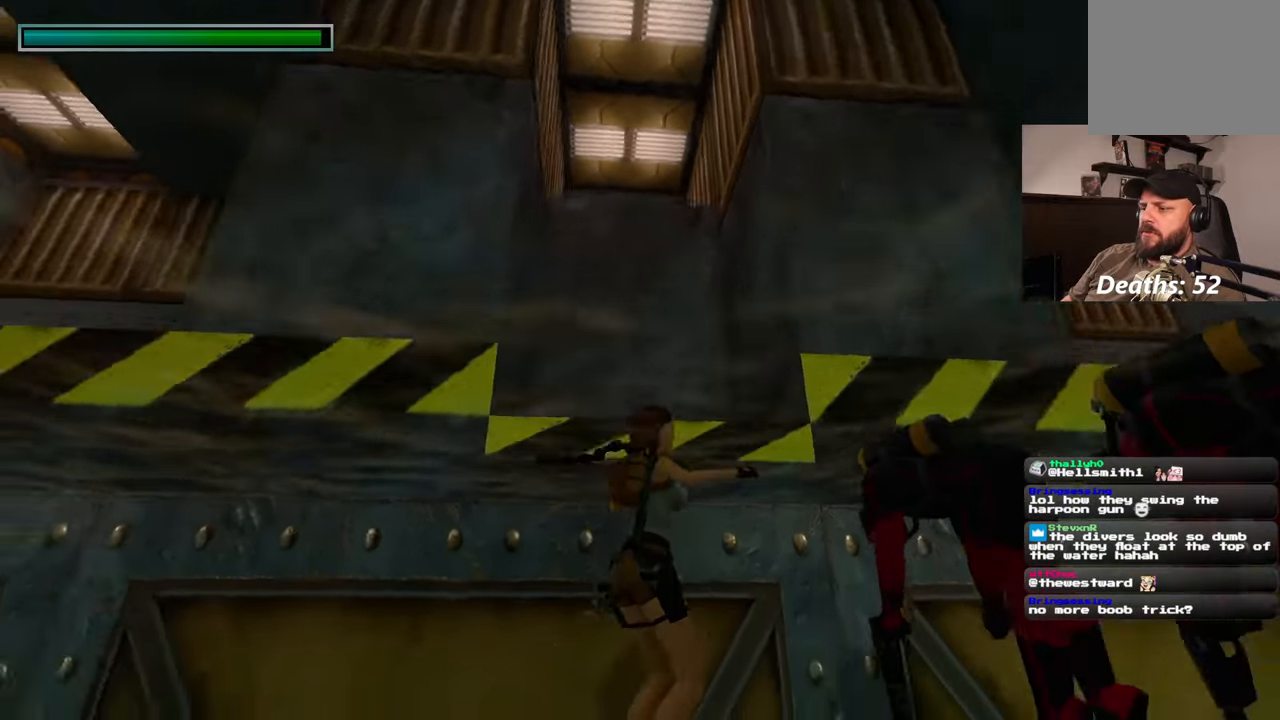
{"dt_ms": 500, "buttons": [], "left_stick": "up-right", "right_stick": "down-left"}
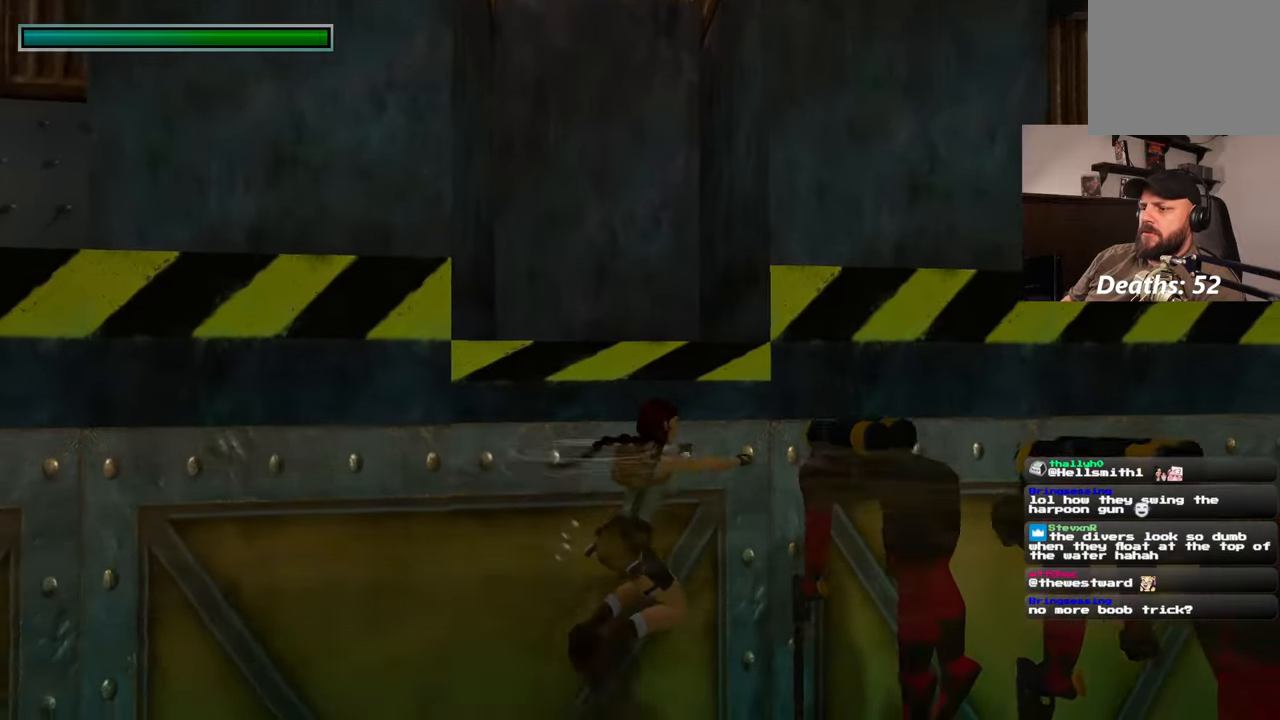
{"dt_ms": 500, "buttons": [], "left_stick": "up", "right_stick": "center", "events": [[50, "right_stick", "center"], [100, "left_stick", "up"]]}
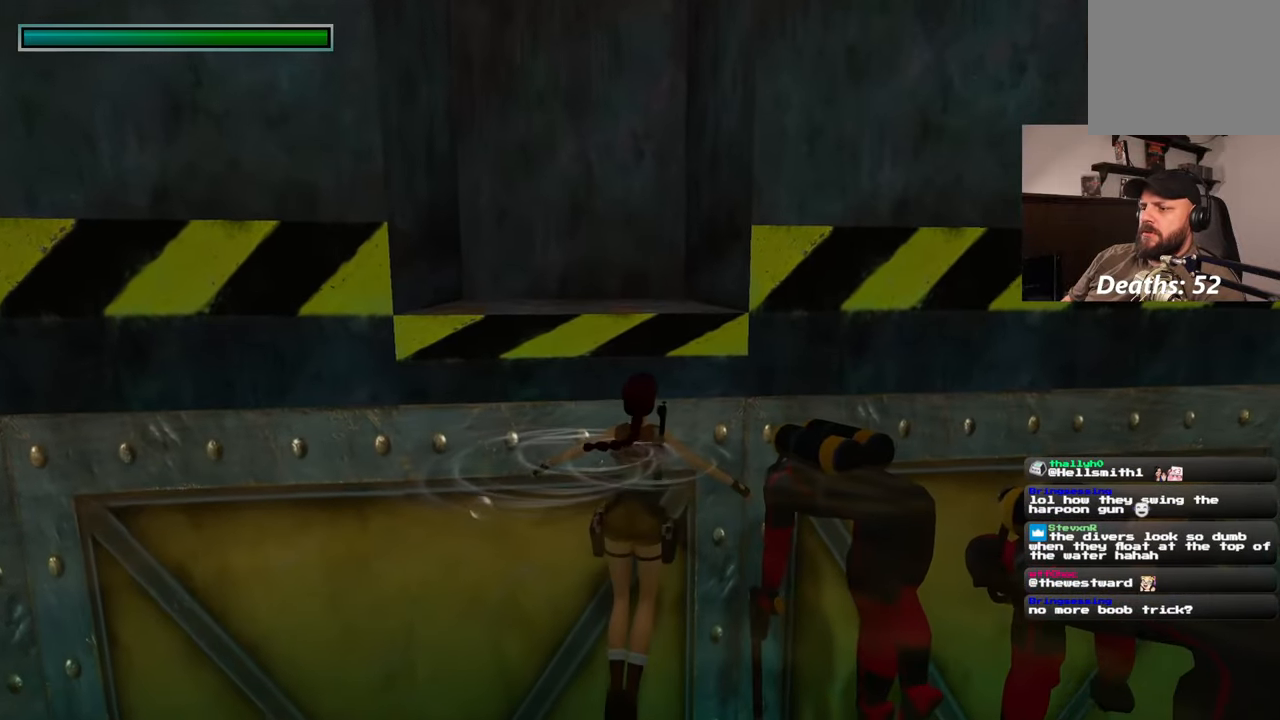
{"dt_ms": 500, "buttons": [], "left_stick": "up", "right_stick": "center", "events": []}
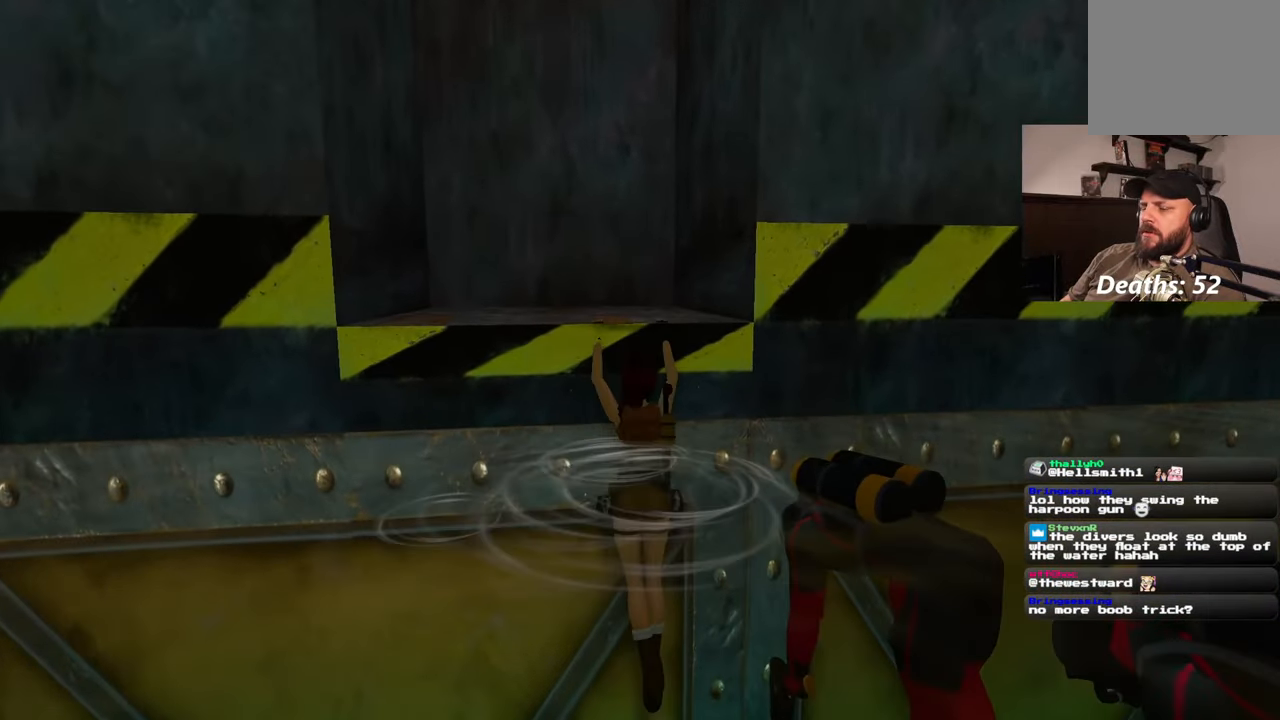
{"dt_ms": 500, "buttons": [], "left_stick": "center", "right_stick": "left", "events": [[250, "left_stick", "center"], [300, "right_stick", "down-left"], [500, "right_stick", "left"]]}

# # # #

What is needed
Please give the number of lines in the data where "down" appears, without any other words.

Response below
2